[Advaita-l] Advaita Vedanta and Ignorance

Jaldhar H. Vyas jaldhar at braincells.com
Tue Mar 29 10:19:16 CST 2005


Sorry I'm still catching up with the last weeks messages.

On Tue, 22 Mar 2005, Krunal Makwana wrote:

> A few days ago i was talking to a few Satsangis about Advaita and Vashishta
> Advaita (I myself a follower of Advaita) and during the conversation an
> interesting conversation started about the cognition of this exterior world
> and what is seemed to be real, is it or isn't it.
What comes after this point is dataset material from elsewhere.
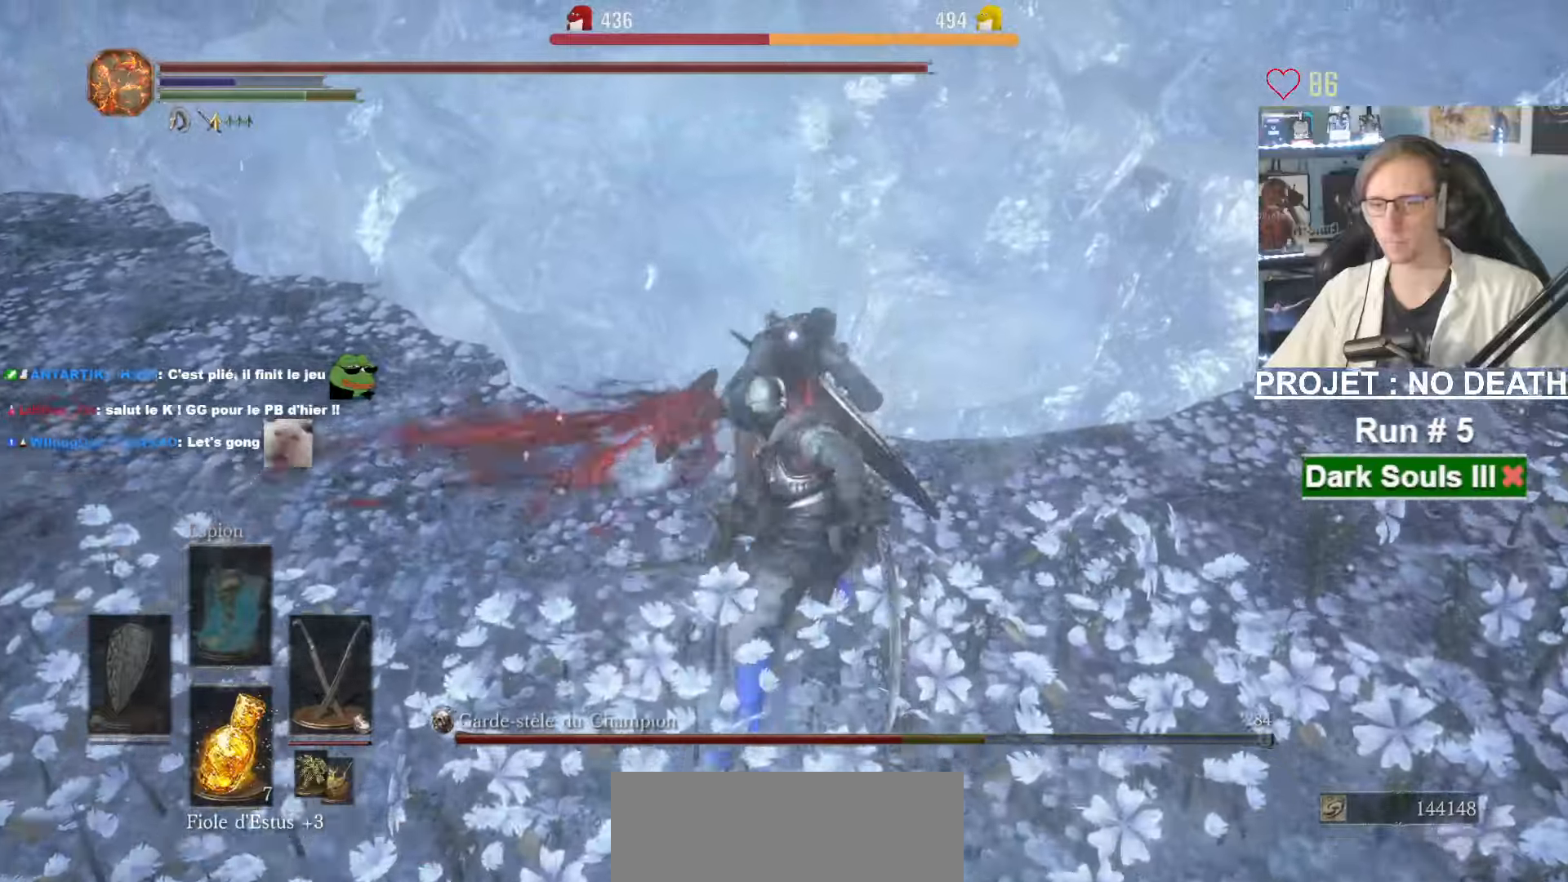
Gameplay with keyboard and mouse; each line is a JSON object with the keys and mouse buttons held at the frame after it. "events" lists presses ("down") and releases ("up") of "1", "2", "3", "4", "a", "alt", "ctrl", "d", "down", "e", "f", "g", "left", "q", "r", "return", "right", "s", "shift", "space", "tab", "up", "z", "mouse_left", "mouse_wheel", "mouse_right", "mouse_mb4" and "mouse_mb5" between this image and that frame as [ms after this image, input, new state], when the widget could be followed in between. "mouse_left", "mouse_wheel", "mouse_right", "mouse_mb4", "mouse_mb5" = the "left", "wheel", "right", "mb4", "mb5" buttons of the "mouse" list. No other keys are recorded. "wheel" means that the mouse wheel is clicked or scrolled. Not read: mouse_move.
{"keys": ["s"], "mouse": [], "events": [[100, "left", "down"], [133, "s", "down"], [150, "left", "up"]]}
Ramanujacharya's view on
> the world is that the world is real and so is Ishwara, but Adi Sankaracharya
> says that only Brahm is real and the world is false,

What opponents often fail to grasp is that Advaita Vedanta posits a
twofold view of reality.

Vyavaharic: Brahman is satya, Jagat is mithya
Paramarthic: Brahman is satya, _there_is_nothing_else_

> But gradually as the conversation progressed some interesting views were
> made that  began to interest me in what were the views of Advaita Vedanta.
> Firstly the discussion that started off this stimulating conversation was
> that, if Adi Sankaracharya's philosophy was flawless then why can't it
> describe how the cognition of this world started,

Because the cognition of the world never did start or stop.  The
perception of time is also Maya.

> one of the answers given
> by myself was that it is because of ignorance, but then the question is, if
> Brahman is pure and all knowing then how can ignorance even come into the
> equation. If Paramatma is pure then how can this world (or creation) be a
> part of ignorance, as only ignorance can arise from not knowing, saying this
> if Paramatma was all knowing ignorance would have no leg to stand on, or if
> ignorance is the cause then Brahma is flawed.

There is a category error here.  When I say I know e.g. programming, that
knowledge has an object (viz. programming)  But we are not saying Brahman
knows creation, we are saying it is pure knowledge.  So there is no primal
avidya which can be a property of Brahman, only individual cases of
superimposition and veiling (avarana-vikshepa.)  Thus Brahman _is_ pure.
Perhaps Maya is just lila, the inevitable byproduct of existence.  A
Vaishnava ought to be able to appreciate that. But recognizing that is
only possible from within Maya.  Thus from a logical point of view avidya
is neither existent nor non-existent.  anirvachaniya (logically
undefined.)  This is one of the axioms Aditya was talking about and I
suppose you have to take it on faith.